§ Written task
Everything in the entries except the pictures should be copied exactly.

══════

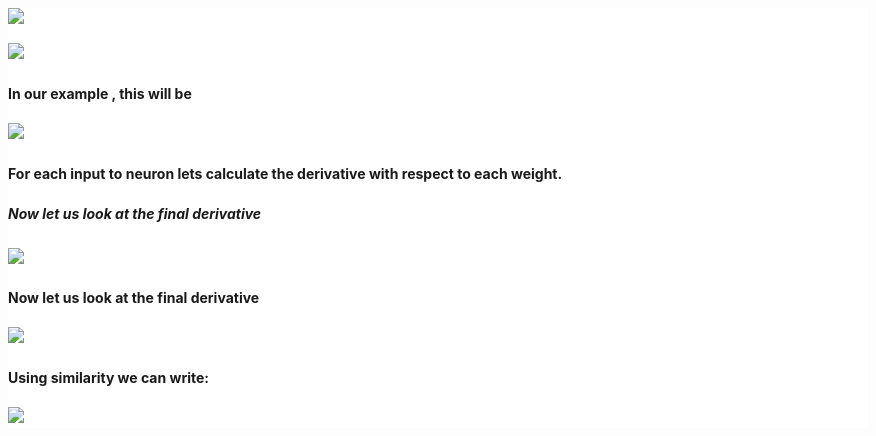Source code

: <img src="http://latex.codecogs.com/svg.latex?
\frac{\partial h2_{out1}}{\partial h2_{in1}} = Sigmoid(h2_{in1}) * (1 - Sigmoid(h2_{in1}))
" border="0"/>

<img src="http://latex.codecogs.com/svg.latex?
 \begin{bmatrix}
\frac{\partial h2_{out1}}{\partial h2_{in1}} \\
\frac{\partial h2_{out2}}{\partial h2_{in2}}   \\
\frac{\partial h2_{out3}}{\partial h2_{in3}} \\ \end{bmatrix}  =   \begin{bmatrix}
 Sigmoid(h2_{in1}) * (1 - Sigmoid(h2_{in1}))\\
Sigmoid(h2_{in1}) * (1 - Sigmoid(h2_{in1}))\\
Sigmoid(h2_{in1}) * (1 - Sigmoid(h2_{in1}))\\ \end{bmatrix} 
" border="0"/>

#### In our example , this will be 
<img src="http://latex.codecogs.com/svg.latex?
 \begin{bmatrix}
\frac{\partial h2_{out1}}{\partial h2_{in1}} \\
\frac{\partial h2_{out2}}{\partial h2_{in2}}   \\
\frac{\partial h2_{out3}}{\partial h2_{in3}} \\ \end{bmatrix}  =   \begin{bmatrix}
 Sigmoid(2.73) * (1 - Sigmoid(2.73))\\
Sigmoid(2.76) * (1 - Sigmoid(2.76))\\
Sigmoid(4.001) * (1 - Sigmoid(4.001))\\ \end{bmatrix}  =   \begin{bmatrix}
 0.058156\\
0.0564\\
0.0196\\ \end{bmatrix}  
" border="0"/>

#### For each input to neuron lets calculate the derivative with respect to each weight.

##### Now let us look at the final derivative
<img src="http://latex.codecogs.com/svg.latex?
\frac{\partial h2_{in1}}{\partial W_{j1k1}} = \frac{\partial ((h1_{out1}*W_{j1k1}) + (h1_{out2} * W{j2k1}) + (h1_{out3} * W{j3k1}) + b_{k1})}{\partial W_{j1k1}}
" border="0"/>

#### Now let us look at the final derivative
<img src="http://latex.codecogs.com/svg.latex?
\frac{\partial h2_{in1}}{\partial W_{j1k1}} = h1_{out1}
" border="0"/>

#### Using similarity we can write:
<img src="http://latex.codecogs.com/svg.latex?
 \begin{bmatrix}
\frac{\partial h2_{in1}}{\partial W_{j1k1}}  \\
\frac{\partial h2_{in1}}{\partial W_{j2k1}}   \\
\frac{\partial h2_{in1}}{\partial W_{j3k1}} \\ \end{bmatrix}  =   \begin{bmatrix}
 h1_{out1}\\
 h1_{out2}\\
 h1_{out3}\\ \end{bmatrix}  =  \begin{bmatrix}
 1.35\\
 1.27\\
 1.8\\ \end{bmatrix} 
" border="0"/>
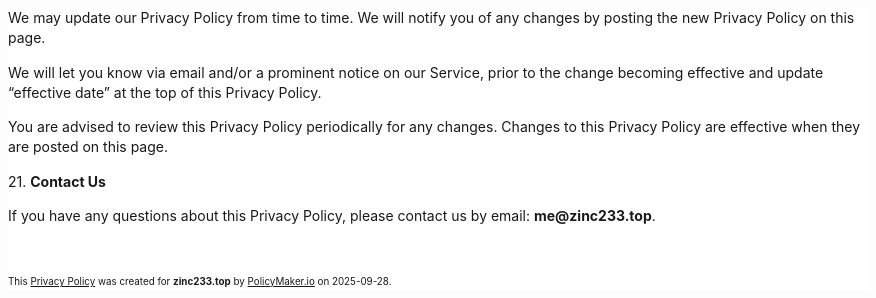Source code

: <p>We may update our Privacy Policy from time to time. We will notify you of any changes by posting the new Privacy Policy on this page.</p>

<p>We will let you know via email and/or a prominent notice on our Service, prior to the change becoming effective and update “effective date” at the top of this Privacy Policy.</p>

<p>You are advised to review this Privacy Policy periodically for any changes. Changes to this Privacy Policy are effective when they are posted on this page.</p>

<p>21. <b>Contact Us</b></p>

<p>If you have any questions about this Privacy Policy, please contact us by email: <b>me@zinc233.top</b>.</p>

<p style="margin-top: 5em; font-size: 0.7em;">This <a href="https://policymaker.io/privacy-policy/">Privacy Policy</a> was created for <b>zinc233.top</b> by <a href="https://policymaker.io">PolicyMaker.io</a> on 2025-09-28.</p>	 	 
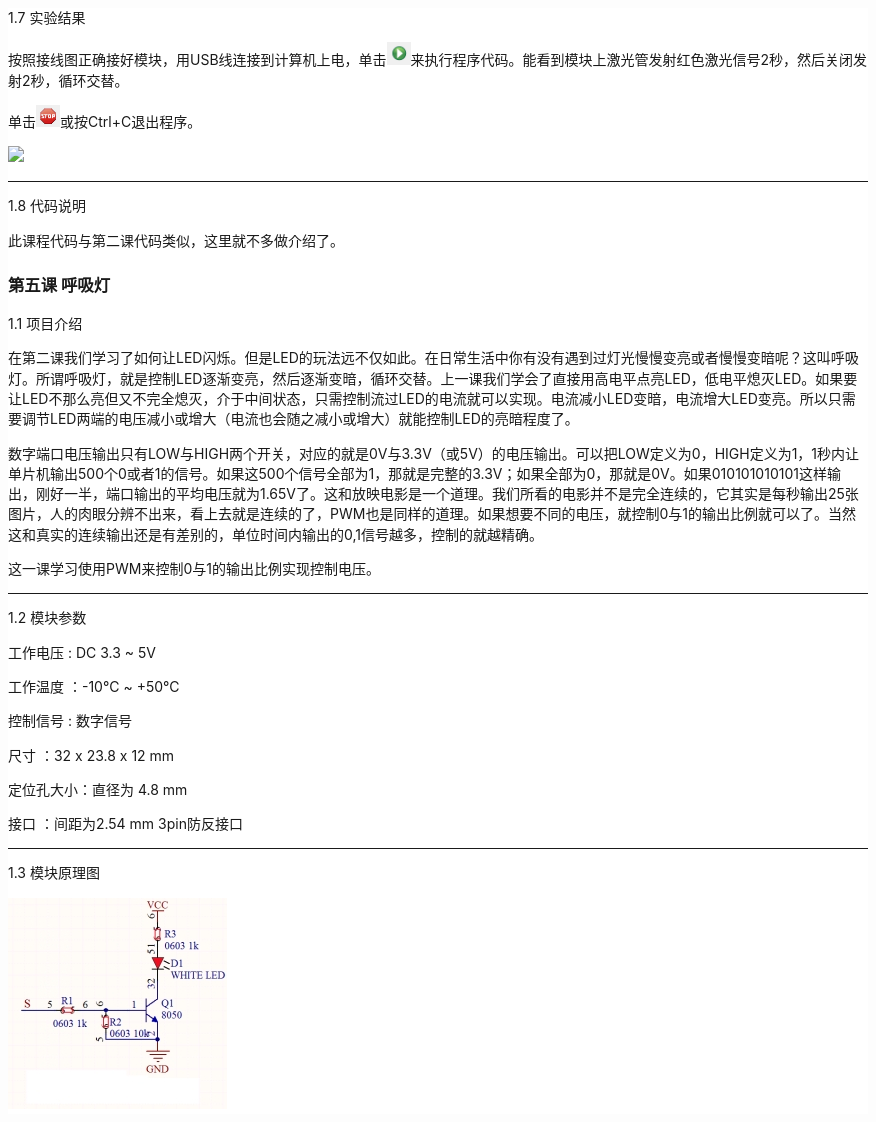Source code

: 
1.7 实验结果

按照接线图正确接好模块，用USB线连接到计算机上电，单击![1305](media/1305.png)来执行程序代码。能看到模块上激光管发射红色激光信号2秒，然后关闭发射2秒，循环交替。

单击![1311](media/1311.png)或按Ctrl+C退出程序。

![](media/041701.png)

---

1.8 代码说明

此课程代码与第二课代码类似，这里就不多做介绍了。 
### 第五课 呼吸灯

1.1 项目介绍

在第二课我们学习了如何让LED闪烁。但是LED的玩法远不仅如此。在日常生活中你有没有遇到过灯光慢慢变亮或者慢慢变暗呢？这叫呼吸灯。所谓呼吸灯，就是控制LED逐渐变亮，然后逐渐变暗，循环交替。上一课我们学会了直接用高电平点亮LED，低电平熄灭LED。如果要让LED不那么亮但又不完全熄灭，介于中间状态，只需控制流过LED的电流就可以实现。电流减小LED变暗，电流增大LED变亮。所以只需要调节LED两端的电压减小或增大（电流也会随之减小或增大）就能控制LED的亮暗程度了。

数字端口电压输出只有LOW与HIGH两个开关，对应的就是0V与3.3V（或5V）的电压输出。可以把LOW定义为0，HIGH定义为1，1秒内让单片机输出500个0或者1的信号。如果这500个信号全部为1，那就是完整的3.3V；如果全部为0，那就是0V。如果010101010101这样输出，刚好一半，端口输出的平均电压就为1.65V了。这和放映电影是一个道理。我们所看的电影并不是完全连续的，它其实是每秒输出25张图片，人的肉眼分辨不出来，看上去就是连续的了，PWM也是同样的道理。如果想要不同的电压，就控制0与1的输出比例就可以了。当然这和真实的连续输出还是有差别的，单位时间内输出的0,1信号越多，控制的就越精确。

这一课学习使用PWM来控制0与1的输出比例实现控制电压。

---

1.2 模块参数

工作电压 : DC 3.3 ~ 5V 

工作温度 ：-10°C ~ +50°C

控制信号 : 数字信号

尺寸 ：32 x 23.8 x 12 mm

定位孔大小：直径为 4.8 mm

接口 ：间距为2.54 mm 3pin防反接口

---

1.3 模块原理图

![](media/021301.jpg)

══════

§ Solution to the exercise
Source code

: <img src="http://latex.codecogs.com/svg.latex?
\frac{\partial h2_{out1}}{\partial h2_{in1}} = Sigmoid(h2_{in1}) * (1 - Sigmoid(h2_{in1}))
" border="0"/>

<img src="http://latex.codecogs.com/svg.latex?
 \begin{bmatrix}
\frac{\partial h2_{out1}}{\partial h2_{in1}} \\
\frac{\partial h2_{out2}}{\partial h2_{in2}}   \\
\frac{\partial h2_{out3}}{\partial h2_{in3}} \\ \end{bmatrix}  =   \begin{bmatrix}
 Sigmoid(h2_{in1}) * (1 - Sigmoid(h2_{in1}))\\
Sigmoid(h2_{in1}) * (1 - Sigmoid(h2_{in1}))\\
Sigmoid(h2_{in1}) * (1 - Sigmoid(h2_{in1}))\\ \end{bmatrix} 
" border="0"/>

#### In our example , this will be 
<img src="http://latex.codecogs.com/svg.latex?
 \begin{bmatrix}
\frac{\partial h2_{out1}}{\partial h2_{in1}} \\
\frac{\partial h2_{out2}}{\partial h2_{in2}}   \\
\frac{\partial h2_{out3}}{\partial h2_{in3}} \\ \end{bmatrix}  =   \begin{bmatrix}
 Sigmoid(2.73) * (1 - Sigmoid(2.73))\\
Sigmoid(2.76) * (1 - Sigmoid(2.76))\\
Sigmoid(4.001) * (1 - Sigmoid(4.001))\\ \end{bmatrix}  =   \begin{bmatrix}
 0.058156\\
0.0564\\
0.0196\\ \end{bmatrix}  
" border="0"/>

#### For each input to neuron lets calculate the derivative with respect to each weight.

##### Now let us look at the final derivative
<img src="http://latex.codecogs.com/svg.latex?
\frac{\partial h2_{in1}}{\partial W_{j1k1}} = \frac{\partial ((h1_{out1}*W_{j1k1}) + (h1_{out2} * W{j2k1}) + (h1_{out3} * W{j3k1}) + b_{k1})}{\partial W_{j1k1}}
" border="0"/>

#### Now let us look at the final derivative
<img src="http://latex.codecogs.com/svg.latex?
\frac{\partial h2_{in1}}{\partial W_{j1k1}} = h1_{out1}
" border="0"/>

#### Using similarity we can write:
<img src="http://latex.codecogs.com/svg.latex?
 \begin{bmatrix}
\frac{\partial h2_{in1}}{\partial W_{j1k1}}  \\
\frac{\partial h2_{in1}}{\partial W_{j2k1}}   \\
\frac{\partial h2_{in1}}{\partial W_{j3k1}} \\ \end{bmatrix}  =   \begin{bmatrix}
 h1_{out1}\\
 h1_{out2}\\
 h1_{out3}\\ \end{bmatrix}  =  \begin{bmatrix}
 1.35\\
 1.27\\
 1.8\\ \end{bmatrix} 
" border="0"/>
Source code

: <p>We may update our Privacy Policy from time to time. We will notify you of any changes by posting the new Privacy Policy on this page.</p>

<p>We will let you know via email and/or a prominent notice on our Service, prior to the change becoming effective and update “effective date” at the top of this Privacy Policy.</p>

<p>You are advised to review this Privacy Policy periodically for any changes. Changes to this Privacy Policy are effective when they are posted on this page.</p>

<p>21. <b>Contact Us</b></p>

<p>If you have any questions about this Privacy Policy, please contact us by email: <b>me@zinc233.top</b>.</p>

<p style="margin-top: 5em; font-size: 0.7em;">This <a href="https://policymaker.io/privacy-policy/">Privacy Policy</a> was created for <b>zinc233.top</b> by <a href="https://policymaker.io">PolicyMaker.io</a> on 2025-09-28.</p>	 	 
Source code

: 
1.7 实验结果

按照接线图正确接好模块，用USB线连接到计算机上电，单击![1305](media/1305.png)来执行程序代码。能看到模块上激光管发射红色激光信号2秒，然后关闭发射2秒，循环交替。

单击![1311](media/1311.png)或按Ctrl+C退出程序。

![](media/041701.png)

---

1.8 代码说明

此课程代码与第二课代码类似，这里就不多做介绍了。 
### 第五课 呼吸灯

1.1 项目介绍

在第二课我们学习了如何让LED闪烁。但是LED的玩法远不仅如此。在日常生活中你有没有遇到过灯光慢慢变亮或者慢慢变暗呢？这叫呼吸灯。所谓呼吸灯，就是控制LED逐渐变亮，然后逐渐变暗，循环交替。上一课我们学会了直接用高电平点亮LED，低电平熄灭LED。如果要让LED不那么亮但又不完全熄灭，介于中间状态，只需控制流过LED的电流就可以实现。电流减小LED变暗，电流增大LED变亮。所以只需要调节LED两端的电压减小或增大（电流也会随之减小或增大）就能控制LED的亮暗程度了。

数字端口电压输出只有LOW与HIGH两个开关，对应的就是0V与3.3V（或5V）的电压输出。可以把LOW定义为0，HIGH定义为1，1秒内让单片机输出500个0或者1的信号。如果这500个信号全部为1，那就是完整的3.3V；如果全部为0，那就是0V。如果010101010101这样输出，刚好一半，端口输出的平均电压就为1.65V了。这和放映电影是一个道理。我们所看的电影并不是完全连续的，它其实是每秒输出25张图片，人的肉眼分辨不出来，看上去就是连续的了，PWM也是同样的道理。如果想要不同的电压，就控制0与1的输出比例就可以了。当然这和真实的连续输出还是有差别的，单位时间内输出的0,1信号越多，控制的就越精确。

这一课学习使用PWM来控制0与1的输出比例实现控制电压。

---

1.2 模块参数

工作电压 : DC 3.3 ~ 5V 

工作温度 ：-10°C ~ +50°C

控制信号 : 数字信号

尺寸 ：32 x 23.8 x 12 mm

定位孔大小：直径为 4.8 mm

接口 ：间距为2.54 mm 3pin防反接口

---

1.3 模块原理图

![](media/021301.jpg)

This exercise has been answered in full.